Back in 2014, one had an opportunity to learn about the Kenyan cuisine as part of a program called Kenya: Mambo Poa. The demonstration included this recipe, which is for Swahili Fish with Creamy Coconut Sauce. As Michaela Wright wrote for the Smithsonian Institution, the dish comes from Lamu island, where it is served for special occasions. It is also served of the iftar, the feast eaten by Muslims at night during the Ramadan holiday.

The cooks who prepared this dish - Amina Harith Swaleh and Fatrma Ali Busaidy - at the festival explained that they usually use 8 to 10 pounds of fish, such as red snapper or kingfish, for this dish. I did not have or intend to use 8 to 10 pounds of fish (primarily because neither my beautiful Angel nor myself would eat that much). So, I modified the proportions and cooking times to allow for about 2 pounds of fish (basically one large red snapper). 

If one had this dish on Lamu island, they would most likely be served a millet or what porridge during Ramadan, or with bread and rice at other times. If I make my way there, I will definitely try it as I take in the sights and sounds of that island. 


Recipe from Smithsonian Institution

Serves several


  • 8-10 pounds of firm, white fish (such as red snapper)
  • Juice of 3 limes
  • 6-7 garlic cloves, pureed
  • 1/4 cup of pepper
  • 3 tablespoons of salt
  • 2 16 ounce cans of coconut milk
  • 1 tablespoon tamarind
  • 2 1/2 tablespoons turmeric
  • Pepper to taste


1. Prepare the fish.

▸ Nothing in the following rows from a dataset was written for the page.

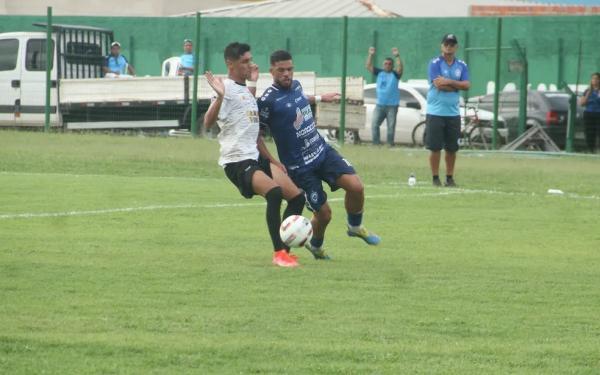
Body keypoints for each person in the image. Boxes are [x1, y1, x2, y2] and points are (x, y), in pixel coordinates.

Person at [257, 50, 380, 260]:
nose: (287, 73)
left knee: (356, 186)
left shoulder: (296, 86)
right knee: (324, 215)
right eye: (281, 70)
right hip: (300, 169)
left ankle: (354, 226)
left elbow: (301, 98)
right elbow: (255, 134)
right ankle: (315, 246)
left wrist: (322, 97)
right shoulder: (267, 102)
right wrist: (273, 162)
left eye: (290, 69)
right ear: (272, 71)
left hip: (322, 151)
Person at [203, 42, 306, 268]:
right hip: (237, 161)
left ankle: (285, 252)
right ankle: (278, 253)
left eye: (250, 59)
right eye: (244, 62)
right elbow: (207, 123)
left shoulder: (243, 89)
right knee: (275, 194)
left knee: (297, 197)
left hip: (256, 157)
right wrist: (219, 97)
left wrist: (273, 161)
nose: (250, 64)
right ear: (230, 64)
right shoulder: (225, 89)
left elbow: (246, 108)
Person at [425, 34, 470, 187]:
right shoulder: (435, 63)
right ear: (442, 46)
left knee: (452, 149)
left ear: (456, 47)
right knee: (435, 147)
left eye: (452, 44)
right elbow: (438, 84)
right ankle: (435, 178)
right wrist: (456, 86)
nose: (449, 47)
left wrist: (449, 82)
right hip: (435, 112)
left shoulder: (462, 65)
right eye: (446, 44)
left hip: (453, 113)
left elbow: (467, 85)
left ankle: (449, 177)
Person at [365, 46, 403, 146]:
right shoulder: (380, 73)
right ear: (383, 65)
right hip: (380, 105)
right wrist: (371, 54)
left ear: (392, 65)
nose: (387, 65)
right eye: (385, 64)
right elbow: (368, 66)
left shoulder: (395, 74)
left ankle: (390, 145)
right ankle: (376, 144)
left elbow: (400, 69)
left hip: (392, 106)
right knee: (374, 125)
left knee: (390, 127)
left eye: (389, 64)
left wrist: (397, 56)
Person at [579, 72, 600, 153]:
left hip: (598, 113)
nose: (595, 80)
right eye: (593, 79)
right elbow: (582, 103)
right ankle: (591, 149)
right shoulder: (587, 91)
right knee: (589, 132)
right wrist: (588, 94)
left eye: (597, 79)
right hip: (589, 113)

Toss the lime juice, pureed garlic, pepper and salt into a large plastic bag. remove bones and scales from fish, but no need to remove head. Place fish (whole) into bag and marinate for two hours.

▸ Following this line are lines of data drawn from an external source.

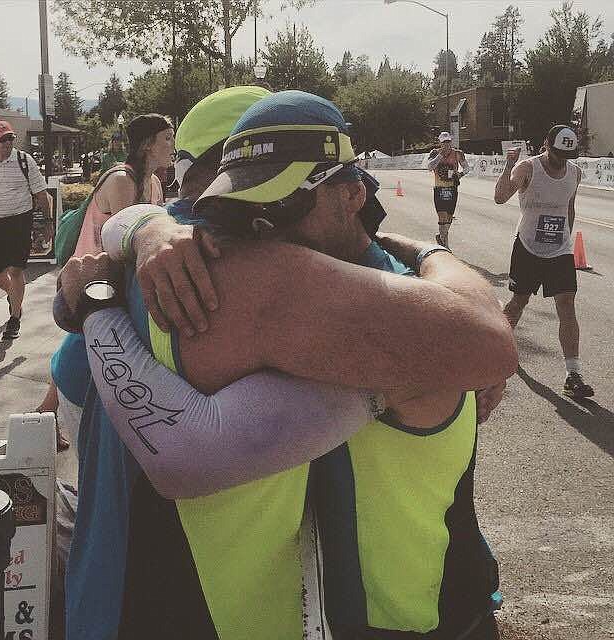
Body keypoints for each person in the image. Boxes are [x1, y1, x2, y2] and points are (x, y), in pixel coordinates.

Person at [58, 90, 516, 640]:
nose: (264, 230)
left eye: (283, 205)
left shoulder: (187, 267)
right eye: (244, 207)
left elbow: (487, 343)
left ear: (351, 194)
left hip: (127, 598)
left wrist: (102, 295)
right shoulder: (215, 269)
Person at [37, 114, 174, 451]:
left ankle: (44, 416)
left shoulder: (153, 183)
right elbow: (125, 246)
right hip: (89, 279)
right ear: (146, 145)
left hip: (111, 282)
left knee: (81, 348)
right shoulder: (121, 181)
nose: (173, 145)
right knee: (80, 347)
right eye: (167, 138)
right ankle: (46, 416)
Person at [495, 124, 594, 399]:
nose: (561, 161)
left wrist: (565, 239)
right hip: (527, 247)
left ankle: (573, 373)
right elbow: (500, 197)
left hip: (559, 250)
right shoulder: (528, 168)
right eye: (557, 154)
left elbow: (569, 207)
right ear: (546, 145)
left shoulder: (575, 172)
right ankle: (499, 353)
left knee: (567, 304)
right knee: (517, 303)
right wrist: (508, 165)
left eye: (566, 155)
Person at [0, 120, 53, 340]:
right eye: (3, 139)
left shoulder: (23, 160)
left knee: (16, 271)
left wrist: (47, 223)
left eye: (11, 138)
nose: (8, 143)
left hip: (20, 221)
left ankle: (15, 317)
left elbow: (41, 194)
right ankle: (14, 295)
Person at [426, 131, 470, 249]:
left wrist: (460, 174)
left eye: (448, 141)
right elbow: (429, 167)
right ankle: (446, 246)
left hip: (452, 188)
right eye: (444, 142)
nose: (446, 144)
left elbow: (467, 168)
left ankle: (441, 236)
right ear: (440, 143)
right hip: (439, 188)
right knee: (442, 217)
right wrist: (440, 155)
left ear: (451, 141)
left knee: (449, 218)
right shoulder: (434, 153)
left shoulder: (458, 153)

2. Broil the fish. Remove fish and place on baking sheet. Broil the fish at 350 degrees Fahrenheit for about 15 to 20 minutes, or until cooked through and lightly browned.

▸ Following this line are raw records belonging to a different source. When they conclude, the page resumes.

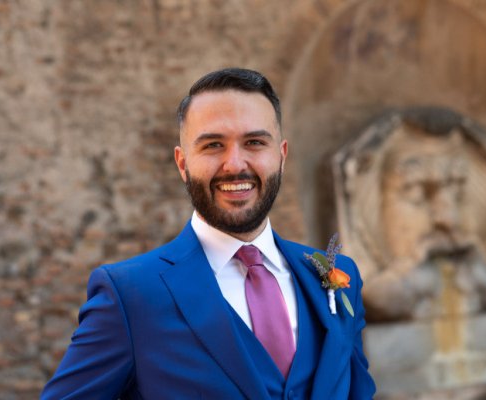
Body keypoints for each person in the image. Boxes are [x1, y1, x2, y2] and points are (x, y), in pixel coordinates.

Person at [41, 68, 376, 399]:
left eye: (254, 142)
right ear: (183, 163)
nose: (235, 164)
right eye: (214, 145)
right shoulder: (129, 296)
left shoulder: (339, 276)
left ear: (281, 156)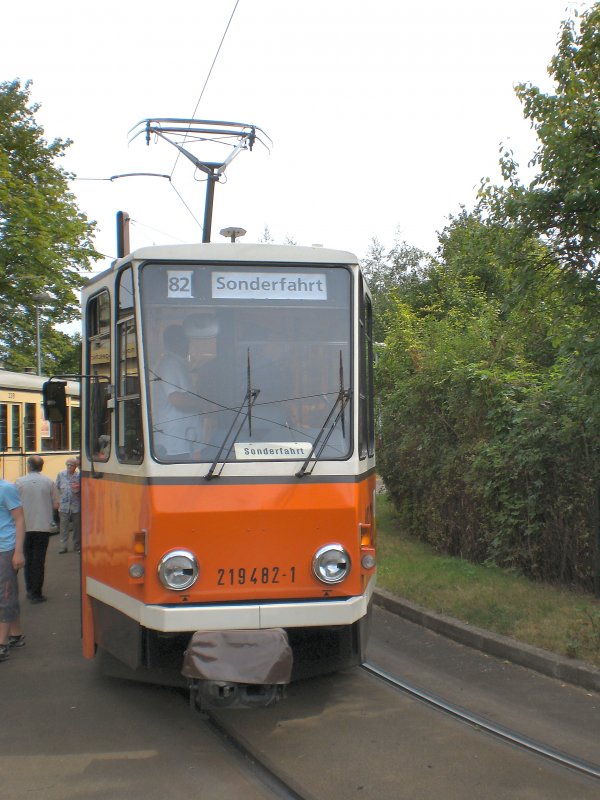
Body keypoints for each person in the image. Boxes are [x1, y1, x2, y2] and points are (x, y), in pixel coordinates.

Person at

3. Prepare the sauce. Pour coconut milk, tamarind, pepper and turmeric into a medium saucepan and let simmer for about 15 minutes, stirring occasionally. Add salt to taste.

4. Finish the dish. Plate the fish. Remove sauce from heat and carefully use a spoon to coat both sides of the fish in coconut sauce. Pour any extra sauce on top. Serve warm with bread or rice.